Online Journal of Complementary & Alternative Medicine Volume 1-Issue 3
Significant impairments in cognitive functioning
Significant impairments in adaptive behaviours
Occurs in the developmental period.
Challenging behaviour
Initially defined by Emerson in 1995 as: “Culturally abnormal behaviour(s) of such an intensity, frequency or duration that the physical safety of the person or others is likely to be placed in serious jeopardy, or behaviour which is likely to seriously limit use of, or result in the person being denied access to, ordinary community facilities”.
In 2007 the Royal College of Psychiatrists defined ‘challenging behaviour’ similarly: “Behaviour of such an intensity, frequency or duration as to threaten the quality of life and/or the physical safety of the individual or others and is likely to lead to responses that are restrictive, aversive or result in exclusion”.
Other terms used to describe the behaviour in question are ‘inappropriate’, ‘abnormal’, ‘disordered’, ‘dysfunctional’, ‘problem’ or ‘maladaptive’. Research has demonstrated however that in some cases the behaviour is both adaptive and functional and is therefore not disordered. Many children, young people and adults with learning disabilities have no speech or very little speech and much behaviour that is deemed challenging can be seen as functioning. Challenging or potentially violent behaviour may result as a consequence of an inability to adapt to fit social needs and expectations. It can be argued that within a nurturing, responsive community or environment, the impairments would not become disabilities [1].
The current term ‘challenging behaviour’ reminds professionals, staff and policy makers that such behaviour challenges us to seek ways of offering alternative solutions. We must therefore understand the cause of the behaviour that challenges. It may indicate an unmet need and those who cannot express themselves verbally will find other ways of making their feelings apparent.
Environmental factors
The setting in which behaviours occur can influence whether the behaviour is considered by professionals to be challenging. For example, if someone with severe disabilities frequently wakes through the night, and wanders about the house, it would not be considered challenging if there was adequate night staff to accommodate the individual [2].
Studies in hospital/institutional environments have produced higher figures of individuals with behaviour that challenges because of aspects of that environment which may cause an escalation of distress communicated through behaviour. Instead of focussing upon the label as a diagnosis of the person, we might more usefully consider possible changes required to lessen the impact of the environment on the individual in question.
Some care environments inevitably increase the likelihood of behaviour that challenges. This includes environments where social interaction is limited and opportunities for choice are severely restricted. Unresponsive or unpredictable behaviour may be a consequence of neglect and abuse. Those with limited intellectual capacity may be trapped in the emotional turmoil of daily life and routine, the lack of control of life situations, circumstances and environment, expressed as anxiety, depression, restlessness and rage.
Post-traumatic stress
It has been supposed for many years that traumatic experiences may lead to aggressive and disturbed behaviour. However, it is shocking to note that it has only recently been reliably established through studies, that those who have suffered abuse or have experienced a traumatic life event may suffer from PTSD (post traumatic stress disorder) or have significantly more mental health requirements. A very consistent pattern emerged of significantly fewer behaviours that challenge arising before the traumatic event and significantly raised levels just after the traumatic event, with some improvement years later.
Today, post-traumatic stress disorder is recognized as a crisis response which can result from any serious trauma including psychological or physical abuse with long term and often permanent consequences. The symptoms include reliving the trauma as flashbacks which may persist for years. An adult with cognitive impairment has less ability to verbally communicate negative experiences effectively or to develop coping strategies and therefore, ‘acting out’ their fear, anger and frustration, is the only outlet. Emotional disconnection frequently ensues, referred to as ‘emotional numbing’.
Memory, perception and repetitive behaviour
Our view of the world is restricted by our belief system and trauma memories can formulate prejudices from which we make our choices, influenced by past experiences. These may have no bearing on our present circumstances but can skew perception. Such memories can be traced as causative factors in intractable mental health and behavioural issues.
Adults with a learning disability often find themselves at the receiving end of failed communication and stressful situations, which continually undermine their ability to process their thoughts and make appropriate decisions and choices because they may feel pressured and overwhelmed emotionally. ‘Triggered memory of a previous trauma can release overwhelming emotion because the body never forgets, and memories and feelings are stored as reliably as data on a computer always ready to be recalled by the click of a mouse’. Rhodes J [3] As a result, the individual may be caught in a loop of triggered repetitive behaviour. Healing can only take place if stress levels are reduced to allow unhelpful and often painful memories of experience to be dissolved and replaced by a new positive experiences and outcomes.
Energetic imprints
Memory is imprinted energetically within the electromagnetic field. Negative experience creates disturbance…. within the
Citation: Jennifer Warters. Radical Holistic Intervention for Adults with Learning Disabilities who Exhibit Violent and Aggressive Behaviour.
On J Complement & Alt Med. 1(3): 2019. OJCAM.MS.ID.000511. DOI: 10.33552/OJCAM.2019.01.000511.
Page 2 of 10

****************

Aim of the exercise:
The material above must be returned in full, exactly as written.

Exercise output:
Online Journal of Complementary & Alternative Medicine Volume 1-Issue 3
Significant impairments in cognitive functioning
Significant impairments in adaptive behaviours
Occurs in the developmental period.
Challenging behaviour
Initially defined by Emerson in 1995 as: “Culturally abnormal behaviour(s) of such an intensity, frequency or duration that the physical safety of the person or others is likely to be placed in serious jeopardy, or behaviour which is likely to seriously limit use of, or result in the person being denied access to, ordinary community facilities”.
In 2007 the Royal College of Psychiatrists defined ‘challenging behaviour’ similarly: “Behaviour of such an intensity, frequency or duration as to threaten the quality of life and/or the physical safety of the individual or others and is likely to lead to responses that are restrictive, aversive or result in exclusion”.
Other terms used to describe the behaviour in question are ‘inappropriate’, ‘abnormal’, ‘disordered’, ‘dysfunctional’, ‘problem’ or ‘maladaptive’. Research has demonstrated however that in some cases the behaviour is both adaptive and functional and is therefore not disordered. Many children, young people and adults with learning disabilities have no speech or very little speech and much behaviour that is deemed challenging can be seen as functioning. Challenging or potentially violent behaviour may result as a consequence of an inability to adapt to fit social needs and expectations. It can be argued that within a nurturing, responsive community or environment, the impairments would not become disabilities [1].
The current term ‘challenging behaviour’ reminds professionals, staff and policy makers that such behaviour challenges us to seek ways of offering alternative solutions. We must therefore understand the cause of the behaviour that challenges. It may indicate an unmet need and those who cannot express themselves verbally will find other ways of making their feelings apparent.
Environmental factors
The setting in which behaviours occur can influence whether the behaviour is considered by professionals to be challenging. For example, if someone with severe disabilities frequently wakes through the night, and wanders about the house, it would not be considered challenging if there was adequate night staff to accommodate the individual [2].
Studies in hospital/institutional environments have produced higher figures of individuals with behaviour that challenges because of aspects of that environment which may cause an escalation of distress communicated through behaviour. Instead of focussing upon the label as a diagnosis of the person, we might more usefully consider possible changes required to lessen the impact of the environment on the individual in question.
Some care environments inevitably increase the likelihood of behaviour that challenges. This includes environments where social interaction is limited and opportunities for choice are severely restricted. Unresponsive or unpredictable behaviour may be a consequence of neglect and abuse. Those with limited intellectual capacity may be trapped in the emotional turmoil of daily life and routine, the lack of control of life situations, circumstances and environment, expressed as anxiety, depression, restlessness and rage.
Post-traumatic stress
It has been supposed for many years that traumatic experiences may lead to aggressive and disturbed behaviour. However, it is shocking to note that it has only recently been reliably established through studies, that those who have suffered abuse or have experienced a traumatic life event may suffer from PTSD (post traumatic stress disorder) or have significantly more mental health requirements. A very consistent pattern emerged of significantly fewer behaviours that challenge arising before the traumatic event and significantly raised levels just after the traumatic event, with some improvement years later.
Today, post-traumatic stress disorder is recognized as a crisis response which can result from any serious trauma including psychological or physical abuse with long term and often permanent consequences. The symptoms include reliving the trauma as flashbacks which may persist for years. An adult with cognitive impairment has less ability to verbally communicate negative experiences effectively or to develop coping strategies and therefore, ‘acting out’ their fear, anger and frustration, is the only outlet. Emotional disconnection frequently ensues, referred to as ‘emotional numbing’.
Memory, perception and repetitive behaviour
Our view of the world is restricted by our belief system and trauma memories can formulate prejudices from which we make our choices, influenced by past experiences. These may have no bearing on our present circumstances but can skew perception. Such memories can be traced as causative factors in intractable mental health and behavioural issues.
Adults with a learning disability often find themselves at the receiving end of failed communication and stressful situations, which continually undermine their ability to process their thoughts and make appropriate decisions and choices because they may feel pressured and overwhelmed emotionally. ‘Triggered memory of a previous trauma can release overwhelming emotion because the body never forgets, and memories and feelings are stored as reliably as data on a computer always ready to be recalled by the click of a mouse’. Rhodes J [3] As a result, the individual may be caught in a loop of triggered repetitive behaviour. Healing can only take place if stress levels are reduced to allow unhelpful and often painful memories of experience to be dissolved and replaced by a new positive experiences and outcomes.
Energetic imprints
Memory is imprinted energetically within the electromagnetic field. Negative experience creates disturbance…. within the
Citation: Jennifer Warters. Radical Holistic Intervention for Adults with Learning Disabilities who Exhibit Violent and Aggressive Behaviour.
On J Complement & Alt Med. 1(3): 2019. OJCAM.MS.ID.000511. DOI: 10.33552/OJCAM.2019.01.000511.
Page 2 of 10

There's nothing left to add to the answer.